Strongly Quasiconvex Functions: What We Know (so far)

• Sorin-Mihai Grad (Polytechnic Institute of Paris)

Introduced by Polyak in 1966, the class of strongly quasiconvex functions includes some interesting nonconvex members, like the square root of the Euclidean norm or ratios with a nonnegative strongly convex numerator and a concave and positive denominator. In this talk, we survey the most relevant examples of strongly quasiconvex functions and results involving them available in the literature at the moment. In particular, we recall some recent algorithms for minimizing such functions, and hint toward some directions where additional investigations would be welcome. The talk is based on joint work with Felipe Lara, Raúl Marcavillaca, and Huu-Nhan Nguyen.

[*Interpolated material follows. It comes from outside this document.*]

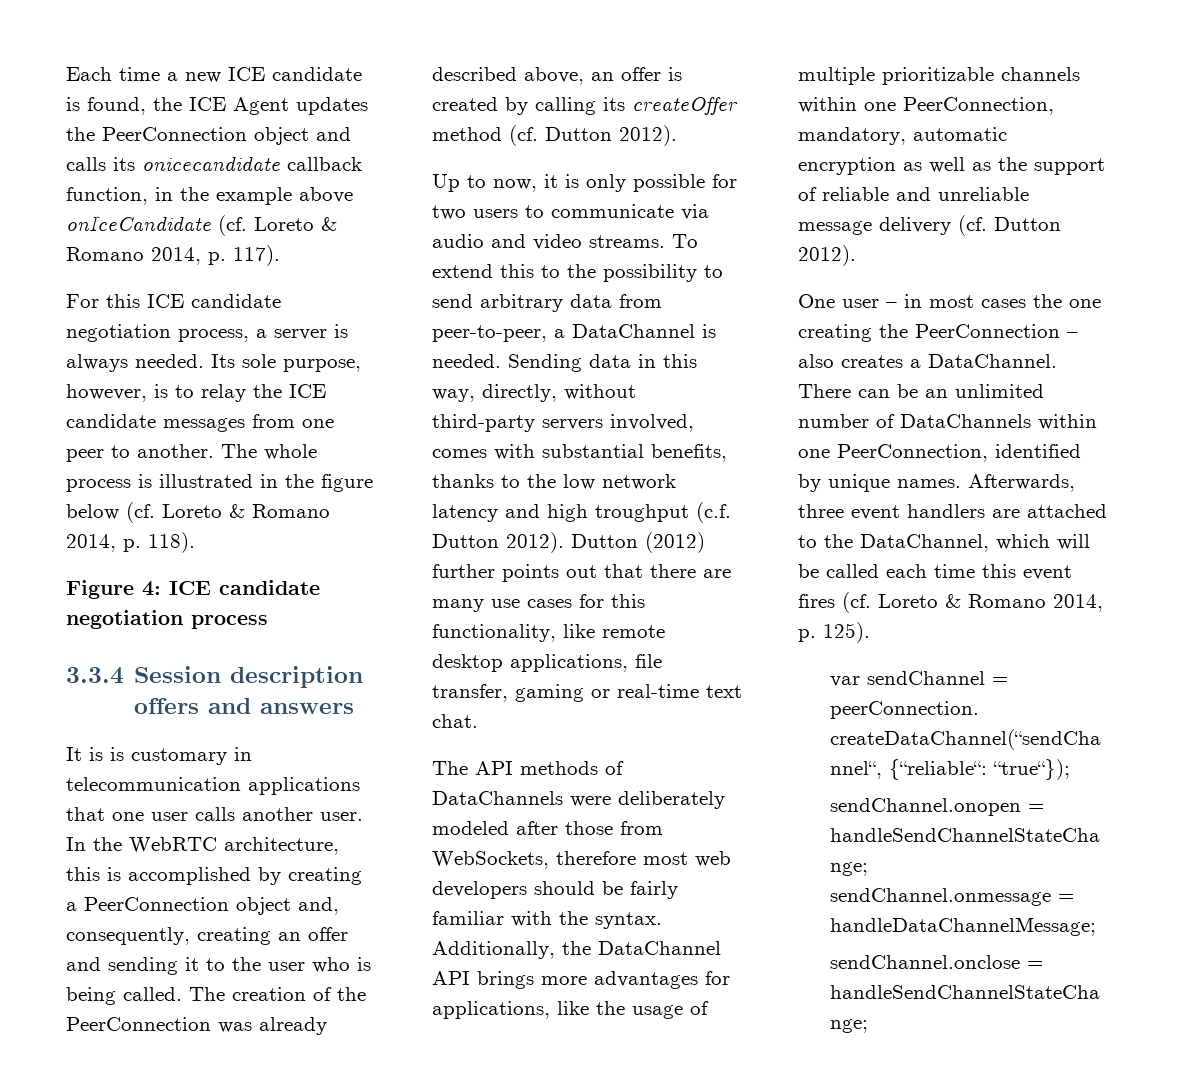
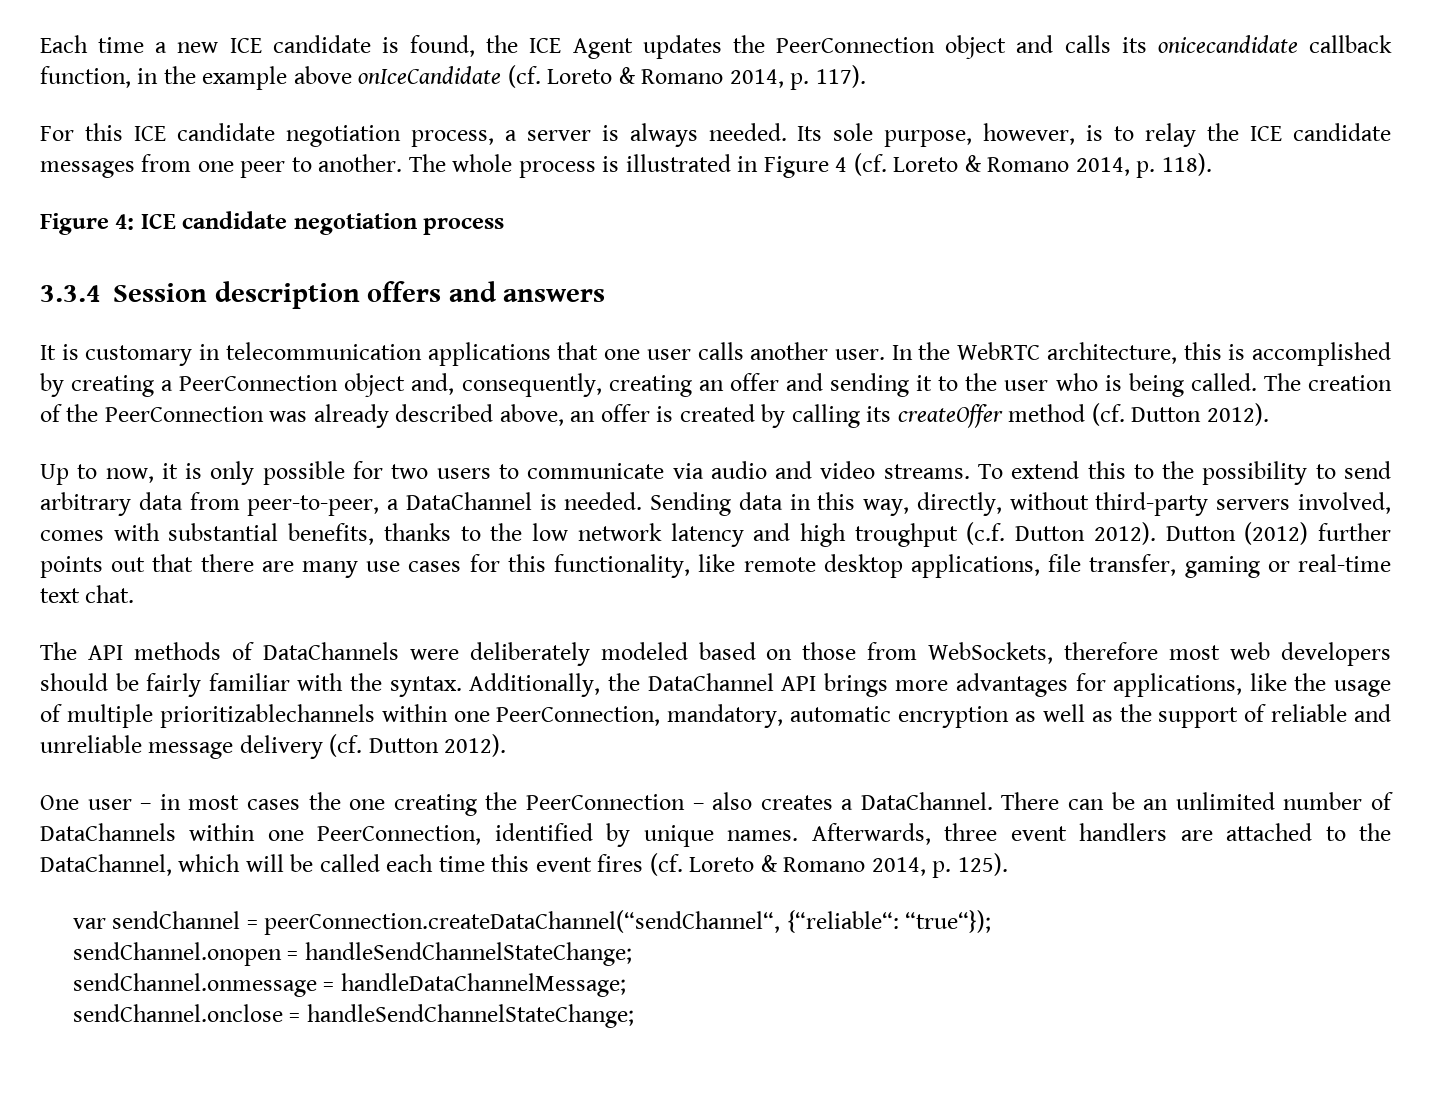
[285,474,373,492] [66,504,119,520] the figure below -> [763,156,848,178] Figure 4
[110,747,124,761] is -> (79, 352) none
[516,821,558,835] after -> [698,642,793,660] based on
[882,67,1080,85] prioritizable channels -> [159,704,375,728] prioritizablechannels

A generalized topological pseudomonotonicity for set-valued maps and its applications

• Maryam Lotfipour (Fasa University)

Providing the existence of an intersection point for a family of sets is commonly useful in many problems. Various studies have been done in this regard within the framework of KKM theory. The concept of weak KKM has been applied in some papers within this objective. In these results, the existence of a solution is often linked to certain closedness and compactness conditions that are not satisfied in many real applications. On the other hand, various notions of pseudomonotonicity are applied to variational inequalities, optimization and other problems in nonlinear analysis. Here, first we introduce a new concept of topological pseudomonotonicity for a pair of set-valued maps. Then, applying this condition, we present an intersection theorem under relaxed closedness and coercivity conditions. Moreover, by introducing new concept of upper continuity for bifunctions, some applications of this result will be presented.

A Halpern Method for Solving Perturbed Double Inertial Krasnoselskii–Mann Iterations with Applications to Image Restoration Problems

• Yirga Abebe Belay (Naresuan University, Aksum University)

In this paper, we introduce and study a Halpern inertial method for solving the general perturbed Krasnoselskii–Mann type algorithm in Hilbert space settings, where the underlying mapping is quasi–nonexpansive. We discuss convergence analysis of the method under some mild assumptions on the control sequences. We additionally present a numerical example to demonstrate the effectiveness of the method. Finally, we apply the method in solving image restoration problems. We evaluate the quality of the Improvement in the Signal–to–Noise Ratio (ISNR) and the restored images using the Structural Similarity Index Measure (SSIM) metrics. The results of this work generalize and expand upon numerous results found in the literature.

A simple and efficient iterative scheme for image restoration

• Izhar Uddin (Jamia Millia Islamia)
• Nida Izhar Mallick (Jamia Millia Islamia)

This work presents a new iterative scheme and establishes its convergence results to approximate the fixed points of nonexpansive mapping. In particular, we demonstrate effectiveness of our proposed iterative scheme in the image restoration process by formulating the problem as a split feasibility problem (SFP). A comparative analysis reveals that our scheme not only converges faster than some classical iterative processes but also achieves good restoration quality, thereby bridging the gap between abstract convergence results and real-world computational performance. The integration of fixed point methods with modern image restoration highlights the novelty of our approach and underscores its potential as a powerful tool for advancing variational and projection-based techniques in imaging sciences.